Menjelang pendaftaran untuk kuliah, saya sudah bertekad untuk kuliah di UI dan UI menjadi pilihan utama saya. Bisa masuk universitas negeri juga dapat meringankan biaya orang tua saya karena saya masih ada dua adik. Namun saya juga mencoba untuk mendaftar beasiswa penuh meskipun tidak lolos. Dari situ saya kembali menguatkan tekad untuk masuk perguruan tinggi negeri. 
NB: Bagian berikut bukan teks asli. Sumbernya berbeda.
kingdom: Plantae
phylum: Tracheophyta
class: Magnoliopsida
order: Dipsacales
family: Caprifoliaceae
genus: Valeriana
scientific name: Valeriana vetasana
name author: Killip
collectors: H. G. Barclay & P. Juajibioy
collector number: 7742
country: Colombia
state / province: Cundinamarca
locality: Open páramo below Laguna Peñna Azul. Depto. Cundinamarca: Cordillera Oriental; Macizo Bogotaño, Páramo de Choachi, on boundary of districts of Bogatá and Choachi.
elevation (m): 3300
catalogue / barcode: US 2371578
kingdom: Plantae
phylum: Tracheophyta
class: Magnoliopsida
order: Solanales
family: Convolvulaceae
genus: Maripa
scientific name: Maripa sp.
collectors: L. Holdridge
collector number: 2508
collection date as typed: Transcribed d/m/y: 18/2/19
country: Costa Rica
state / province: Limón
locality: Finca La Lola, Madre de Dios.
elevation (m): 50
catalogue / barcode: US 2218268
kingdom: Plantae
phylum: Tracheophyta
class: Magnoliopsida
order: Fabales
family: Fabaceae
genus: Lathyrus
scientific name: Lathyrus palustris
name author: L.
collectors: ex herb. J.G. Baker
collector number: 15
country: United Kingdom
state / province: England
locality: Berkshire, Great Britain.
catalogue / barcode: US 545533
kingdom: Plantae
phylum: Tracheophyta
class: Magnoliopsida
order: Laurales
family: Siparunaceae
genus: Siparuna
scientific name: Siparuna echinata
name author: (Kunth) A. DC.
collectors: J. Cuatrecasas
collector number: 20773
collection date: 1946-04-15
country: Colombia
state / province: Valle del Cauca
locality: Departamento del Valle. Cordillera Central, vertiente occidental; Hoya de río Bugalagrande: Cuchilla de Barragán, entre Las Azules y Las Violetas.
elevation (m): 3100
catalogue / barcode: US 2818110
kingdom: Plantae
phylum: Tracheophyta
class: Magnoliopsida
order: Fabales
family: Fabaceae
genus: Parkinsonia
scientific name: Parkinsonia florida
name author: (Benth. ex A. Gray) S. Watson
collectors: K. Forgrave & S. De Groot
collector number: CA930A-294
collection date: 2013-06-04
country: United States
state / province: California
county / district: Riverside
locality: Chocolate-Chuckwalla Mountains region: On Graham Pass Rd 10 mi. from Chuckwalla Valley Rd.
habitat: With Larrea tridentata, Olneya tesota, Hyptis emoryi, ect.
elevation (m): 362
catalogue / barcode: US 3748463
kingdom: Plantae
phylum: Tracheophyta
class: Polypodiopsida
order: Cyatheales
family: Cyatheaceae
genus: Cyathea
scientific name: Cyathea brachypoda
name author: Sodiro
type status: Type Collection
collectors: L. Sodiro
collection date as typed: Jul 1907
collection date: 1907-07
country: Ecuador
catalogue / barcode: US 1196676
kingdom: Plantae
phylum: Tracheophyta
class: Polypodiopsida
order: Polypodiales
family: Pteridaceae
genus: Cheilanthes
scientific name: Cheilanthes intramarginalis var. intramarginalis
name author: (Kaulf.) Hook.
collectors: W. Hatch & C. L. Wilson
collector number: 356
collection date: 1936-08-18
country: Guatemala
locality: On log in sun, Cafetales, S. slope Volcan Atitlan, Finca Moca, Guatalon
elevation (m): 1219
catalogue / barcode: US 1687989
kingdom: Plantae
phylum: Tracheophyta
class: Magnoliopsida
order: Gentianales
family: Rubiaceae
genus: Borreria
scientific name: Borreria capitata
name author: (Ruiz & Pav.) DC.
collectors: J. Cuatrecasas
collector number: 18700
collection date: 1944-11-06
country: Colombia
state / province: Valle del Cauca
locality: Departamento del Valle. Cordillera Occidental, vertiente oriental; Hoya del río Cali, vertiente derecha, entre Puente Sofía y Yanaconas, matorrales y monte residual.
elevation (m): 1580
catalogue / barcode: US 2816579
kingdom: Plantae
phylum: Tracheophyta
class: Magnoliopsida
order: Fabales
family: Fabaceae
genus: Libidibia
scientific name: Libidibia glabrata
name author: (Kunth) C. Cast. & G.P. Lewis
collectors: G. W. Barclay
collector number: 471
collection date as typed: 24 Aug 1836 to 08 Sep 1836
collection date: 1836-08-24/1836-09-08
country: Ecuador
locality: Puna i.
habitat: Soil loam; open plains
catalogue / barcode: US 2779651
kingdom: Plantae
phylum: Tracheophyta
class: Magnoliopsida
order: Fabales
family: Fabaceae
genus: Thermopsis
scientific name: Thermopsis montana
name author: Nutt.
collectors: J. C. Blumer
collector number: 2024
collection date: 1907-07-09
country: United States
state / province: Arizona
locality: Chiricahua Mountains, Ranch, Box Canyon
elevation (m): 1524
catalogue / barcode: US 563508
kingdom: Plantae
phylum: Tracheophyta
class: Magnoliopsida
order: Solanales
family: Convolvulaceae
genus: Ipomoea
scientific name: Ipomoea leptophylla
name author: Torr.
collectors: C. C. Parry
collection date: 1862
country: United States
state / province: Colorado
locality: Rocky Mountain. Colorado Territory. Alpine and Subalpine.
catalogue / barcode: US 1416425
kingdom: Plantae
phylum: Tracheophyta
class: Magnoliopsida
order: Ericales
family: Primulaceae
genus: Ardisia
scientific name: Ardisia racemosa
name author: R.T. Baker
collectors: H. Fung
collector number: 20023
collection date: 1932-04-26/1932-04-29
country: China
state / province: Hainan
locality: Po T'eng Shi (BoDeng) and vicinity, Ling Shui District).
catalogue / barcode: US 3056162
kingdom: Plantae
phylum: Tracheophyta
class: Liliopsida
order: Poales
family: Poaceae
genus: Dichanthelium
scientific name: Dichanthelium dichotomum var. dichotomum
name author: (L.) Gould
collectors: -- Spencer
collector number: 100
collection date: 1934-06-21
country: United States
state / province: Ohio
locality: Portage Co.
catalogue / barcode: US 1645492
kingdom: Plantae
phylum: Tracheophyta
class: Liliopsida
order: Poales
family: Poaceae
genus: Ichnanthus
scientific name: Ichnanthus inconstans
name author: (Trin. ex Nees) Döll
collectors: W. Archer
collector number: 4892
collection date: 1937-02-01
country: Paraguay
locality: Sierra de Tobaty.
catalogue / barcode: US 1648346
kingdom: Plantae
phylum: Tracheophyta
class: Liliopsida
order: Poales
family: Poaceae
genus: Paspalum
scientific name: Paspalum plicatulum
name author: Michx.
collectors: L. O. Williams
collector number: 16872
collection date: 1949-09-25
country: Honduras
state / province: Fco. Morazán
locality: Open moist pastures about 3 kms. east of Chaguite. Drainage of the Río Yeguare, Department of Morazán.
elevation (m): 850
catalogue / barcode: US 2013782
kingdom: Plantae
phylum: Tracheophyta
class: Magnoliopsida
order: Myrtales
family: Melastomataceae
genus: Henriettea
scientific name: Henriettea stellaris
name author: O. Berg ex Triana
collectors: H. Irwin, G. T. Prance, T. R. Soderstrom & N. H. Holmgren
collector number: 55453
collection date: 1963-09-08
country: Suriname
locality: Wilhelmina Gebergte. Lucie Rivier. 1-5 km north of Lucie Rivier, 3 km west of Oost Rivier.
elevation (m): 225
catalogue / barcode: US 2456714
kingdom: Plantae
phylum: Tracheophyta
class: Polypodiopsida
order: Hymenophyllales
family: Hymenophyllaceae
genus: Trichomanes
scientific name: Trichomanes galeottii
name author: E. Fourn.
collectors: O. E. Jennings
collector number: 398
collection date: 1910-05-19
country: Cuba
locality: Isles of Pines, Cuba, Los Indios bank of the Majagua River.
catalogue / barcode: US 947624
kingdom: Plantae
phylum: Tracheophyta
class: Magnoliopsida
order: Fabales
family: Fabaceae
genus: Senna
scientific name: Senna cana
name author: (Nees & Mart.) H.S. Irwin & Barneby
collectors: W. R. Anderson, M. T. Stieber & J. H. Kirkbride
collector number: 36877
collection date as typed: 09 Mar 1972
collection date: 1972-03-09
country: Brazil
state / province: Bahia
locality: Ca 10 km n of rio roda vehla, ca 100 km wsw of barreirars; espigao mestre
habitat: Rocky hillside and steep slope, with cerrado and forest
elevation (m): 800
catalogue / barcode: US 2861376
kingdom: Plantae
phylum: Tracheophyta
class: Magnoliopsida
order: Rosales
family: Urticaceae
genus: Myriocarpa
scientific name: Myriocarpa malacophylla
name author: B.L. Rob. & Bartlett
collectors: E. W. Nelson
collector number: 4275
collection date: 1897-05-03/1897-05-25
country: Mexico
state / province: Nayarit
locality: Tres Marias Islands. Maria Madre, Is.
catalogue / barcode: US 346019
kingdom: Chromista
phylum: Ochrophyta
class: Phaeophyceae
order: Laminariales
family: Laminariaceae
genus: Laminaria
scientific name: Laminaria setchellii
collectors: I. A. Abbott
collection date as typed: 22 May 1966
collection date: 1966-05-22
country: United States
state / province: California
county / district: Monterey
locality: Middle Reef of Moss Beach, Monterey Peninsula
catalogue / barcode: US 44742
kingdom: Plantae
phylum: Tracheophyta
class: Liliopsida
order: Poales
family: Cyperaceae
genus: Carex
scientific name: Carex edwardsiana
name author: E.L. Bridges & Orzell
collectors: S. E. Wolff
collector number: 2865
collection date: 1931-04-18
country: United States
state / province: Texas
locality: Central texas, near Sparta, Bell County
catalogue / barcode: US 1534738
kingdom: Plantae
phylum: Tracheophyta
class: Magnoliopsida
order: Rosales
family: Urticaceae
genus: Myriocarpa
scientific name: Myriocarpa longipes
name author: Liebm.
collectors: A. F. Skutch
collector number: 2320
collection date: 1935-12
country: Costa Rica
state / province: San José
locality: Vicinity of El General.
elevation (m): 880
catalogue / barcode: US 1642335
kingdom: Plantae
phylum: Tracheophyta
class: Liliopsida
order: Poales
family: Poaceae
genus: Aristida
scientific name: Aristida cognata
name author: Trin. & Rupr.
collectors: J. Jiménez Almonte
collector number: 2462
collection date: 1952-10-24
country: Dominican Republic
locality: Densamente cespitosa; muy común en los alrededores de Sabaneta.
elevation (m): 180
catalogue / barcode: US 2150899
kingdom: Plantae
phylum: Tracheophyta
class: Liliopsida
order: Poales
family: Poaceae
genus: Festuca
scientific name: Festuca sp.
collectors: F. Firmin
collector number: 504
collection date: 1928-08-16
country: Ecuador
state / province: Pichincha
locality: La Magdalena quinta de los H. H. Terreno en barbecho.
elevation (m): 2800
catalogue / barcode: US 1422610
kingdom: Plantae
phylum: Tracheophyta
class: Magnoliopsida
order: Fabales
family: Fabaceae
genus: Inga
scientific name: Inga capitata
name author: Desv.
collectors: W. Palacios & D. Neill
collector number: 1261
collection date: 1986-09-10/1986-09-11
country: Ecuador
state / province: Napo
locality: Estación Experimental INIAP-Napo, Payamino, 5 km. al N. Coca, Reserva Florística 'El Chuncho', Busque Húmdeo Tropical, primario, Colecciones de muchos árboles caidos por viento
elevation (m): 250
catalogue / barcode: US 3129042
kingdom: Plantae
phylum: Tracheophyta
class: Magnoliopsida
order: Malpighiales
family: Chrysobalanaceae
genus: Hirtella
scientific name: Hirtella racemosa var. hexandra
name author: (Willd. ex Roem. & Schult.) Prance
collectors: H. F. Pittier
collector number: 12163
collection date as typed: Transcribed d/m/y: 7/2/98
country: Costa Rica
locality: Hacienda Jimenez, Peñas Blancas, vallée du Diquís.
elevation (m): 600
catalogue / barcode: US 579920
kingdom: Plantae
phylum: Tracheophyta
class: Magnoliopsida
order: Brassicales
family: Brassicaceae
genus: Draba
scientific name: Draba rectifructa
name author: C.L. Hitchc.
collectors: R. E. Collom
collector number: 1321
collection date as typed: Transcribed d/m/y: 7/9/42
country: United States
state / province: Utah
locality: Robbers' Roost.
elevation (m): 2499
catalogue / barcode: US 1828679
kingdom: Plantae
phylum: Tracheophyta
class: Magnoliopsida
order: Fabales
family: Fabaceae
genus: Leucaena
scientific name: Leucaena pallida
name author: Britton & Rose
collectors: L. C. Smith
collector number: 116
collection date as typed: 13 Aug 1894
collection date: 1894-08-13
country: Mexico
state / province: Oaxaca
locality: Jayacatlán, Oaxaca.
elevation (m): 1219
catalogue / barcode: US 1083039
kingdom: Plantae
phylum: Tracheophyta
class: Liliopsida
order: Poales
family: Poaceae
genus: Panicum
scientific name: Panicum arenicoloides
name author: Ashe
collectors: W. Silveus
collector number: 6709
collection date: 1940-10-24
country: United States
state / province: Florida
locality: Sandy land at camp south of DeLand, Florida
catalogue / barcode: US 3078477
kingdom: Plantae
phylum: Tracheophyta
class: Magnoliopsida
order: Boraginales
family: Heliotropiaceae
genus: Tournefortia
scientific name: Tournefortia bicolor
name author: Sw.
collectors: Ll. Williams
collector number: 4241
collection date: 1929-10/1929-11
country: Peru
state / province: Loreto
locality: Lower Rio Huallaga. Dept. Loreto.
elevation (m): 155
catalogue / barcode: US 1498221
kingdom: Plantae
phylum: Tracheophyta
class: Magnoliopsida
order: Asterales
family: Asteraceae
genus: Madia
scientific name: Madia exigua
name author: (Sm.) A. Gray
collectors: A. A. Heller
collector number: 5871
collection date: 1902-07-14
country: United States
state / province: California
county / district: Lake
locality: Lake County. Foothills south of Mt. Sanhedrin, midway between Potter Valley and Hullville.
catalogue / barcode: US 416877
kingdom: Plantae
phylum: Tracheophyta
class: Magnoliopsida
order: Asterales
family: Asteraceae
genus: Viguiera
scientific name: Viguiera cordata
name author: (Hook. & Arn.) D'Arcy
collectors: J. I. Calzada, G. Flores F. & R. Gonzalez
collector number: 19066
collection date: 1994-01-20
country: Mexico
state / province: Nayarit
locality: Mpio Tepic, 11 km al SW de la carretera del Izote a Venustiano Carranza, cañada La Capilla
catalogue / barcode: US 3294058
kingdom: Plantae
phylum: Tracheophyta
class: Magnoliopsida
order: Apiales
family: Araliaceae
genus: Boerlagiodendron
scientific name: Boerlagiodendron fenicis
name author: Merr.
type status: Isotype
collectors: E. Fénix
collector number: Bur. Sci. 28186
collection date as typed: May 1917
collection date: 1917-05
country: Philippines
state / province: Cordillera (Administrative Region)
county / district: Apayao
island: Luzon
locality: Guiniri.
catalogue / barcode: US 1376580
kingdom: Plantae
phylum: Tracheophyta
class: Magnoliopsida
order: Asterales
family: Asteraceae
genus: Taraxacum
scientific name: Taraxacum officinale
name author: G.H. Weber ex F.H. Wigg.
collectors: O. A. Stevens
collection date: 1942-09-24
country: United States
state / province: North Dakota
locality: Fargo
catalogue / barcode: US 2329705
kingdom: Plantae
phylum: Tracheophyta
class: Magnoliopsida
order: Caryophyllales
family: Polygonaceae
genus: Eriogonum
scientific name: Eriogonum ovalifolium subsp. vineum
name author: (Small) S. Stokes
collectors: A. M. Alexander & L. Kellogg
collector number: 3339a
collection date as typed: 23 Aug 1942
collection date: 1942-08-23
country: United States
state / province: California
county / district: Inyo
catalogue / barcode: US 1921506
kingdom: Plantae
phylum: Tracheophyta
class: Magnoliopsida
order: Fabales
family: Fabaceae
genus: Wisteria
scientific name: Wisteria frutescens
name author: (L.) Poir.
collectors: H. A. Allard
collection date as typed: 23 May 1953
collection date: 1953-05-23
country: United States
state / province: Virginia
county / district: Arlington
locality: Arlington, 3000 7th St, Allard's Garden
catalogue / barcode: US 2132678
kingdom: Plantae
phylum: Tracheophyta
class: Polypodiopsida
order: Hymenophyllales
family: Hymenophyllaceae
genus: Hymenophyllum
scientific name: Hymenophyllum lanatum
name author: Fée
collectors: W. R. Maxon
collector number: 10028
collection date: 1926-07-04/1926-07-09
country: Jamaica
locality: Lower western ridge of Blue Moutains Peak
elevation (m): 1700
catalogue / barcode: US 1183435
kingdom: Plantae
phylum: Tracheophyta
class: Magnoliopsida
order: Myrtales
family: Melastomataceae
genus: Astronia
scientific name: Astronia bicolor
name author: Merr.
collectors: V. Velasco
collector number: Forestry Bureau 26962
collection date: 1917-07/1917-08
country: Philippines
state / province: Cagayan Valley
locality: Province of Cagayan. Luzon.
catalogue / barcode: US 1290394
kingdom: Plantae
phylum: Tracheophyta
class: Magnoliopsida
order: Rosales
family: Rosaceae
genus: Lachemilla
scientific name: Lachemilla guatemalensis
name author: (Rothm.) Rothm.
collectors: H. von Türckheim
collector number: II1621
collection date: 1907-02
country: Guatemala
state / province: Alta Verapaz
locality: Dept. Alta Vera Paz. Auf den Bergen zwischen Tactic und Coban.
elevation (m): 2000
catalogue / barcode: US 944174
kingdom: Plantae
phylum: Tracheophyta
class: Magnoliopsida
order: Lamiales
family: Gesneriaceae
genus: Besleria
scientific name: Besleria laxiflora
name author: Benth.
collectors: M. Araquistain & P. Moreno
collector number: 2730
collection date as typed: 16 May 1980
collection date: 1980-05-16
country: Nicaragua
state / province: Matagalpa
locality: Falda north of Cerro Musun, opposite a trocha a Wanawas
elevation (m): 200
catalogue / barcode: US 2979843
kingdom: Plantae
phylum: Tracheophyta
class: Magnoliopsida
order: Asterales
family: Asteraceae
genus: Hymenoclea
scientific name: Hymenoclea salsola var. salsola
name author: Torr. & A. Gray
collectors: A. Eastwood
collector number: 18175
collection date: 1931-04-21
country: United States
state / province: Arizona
Ada beberapa jalur untuk masuk perguruan tinggi negeri (PTN). Saat itu peraturan sekolah hanya memperbolehkan 40% siswa untuk mendaftar lewat jalur rapor dan seleksinya dilakukan oleh pihak sekolah. Ternyata saya tidak terpilih. Saya sempat bingung dan kecewa, tetapi saya bertekad lagi untuk melantunkan daimoku agar saya bisa lolos melalui jalur tes.

Sebenarnya saya sudah mempersiapkan dari semester pertama kelas 3 dengan mengikuti bimbingan belajar. Saat semester dua, saya makin giat mengikuti bimbel dari pukul 7.00 hingga 10.00 pagi. Saya juga tidak lupa untuk melantunkan daimoku satu jam setiap harinya.

Di hari pengumuman penerimaan di PTN, saya baru berani melihat hasilnya satu jam setelah waktu yang ditetapkan. Dengan total pendaftar sebanyak 45 ribu lebih dan yang diterima hanya 1.600 peserta, saya dinyatakan lolos seleksi dan diterima di Universitas Indonesia. Yang membuat saya sangat gembira adalah saya mendapatkan beasiswa Indonesia Pintar sehingga tidak perlu membayar biaya pendaftaran, uang tes maupun uang semester selama saya kuliah di UI. Hal ini benar-benar sesuai tekad dan doa saya dari awal untuk mendapatkan beasiswa penuh. Saya merasa sejak kecil mengikuti kegiatan kosen-rufu dan berdaimoku seperti memupuk rejeki yang tak kasatmata. Saya sungguh berterima kasih kepada Gohonzon dan Ikeda Sensei. Saya juga sangat berterima kasih kepada Mama dan Papa yang selalu optimis mendukung saya.

Saat ini saya sedang berjuang kuliah di UI dan bertekad bahwa ke depannya sesibuk apa pun saya akan selalu berjuang untuk kosen-rufu dan membalas budi kepada Ikeda Sensei. Tekad pribadi saya adalah ingin mengikuti pertukaran ke luar negeri. 

Saya selalu mengukir bimbingan Sensei berikut di kehidupan saya: “Doa yang disertai tindakan yang nyata dan berkelanjutan akan mengubah hal yang tidak mungkin menjadi mungkin.”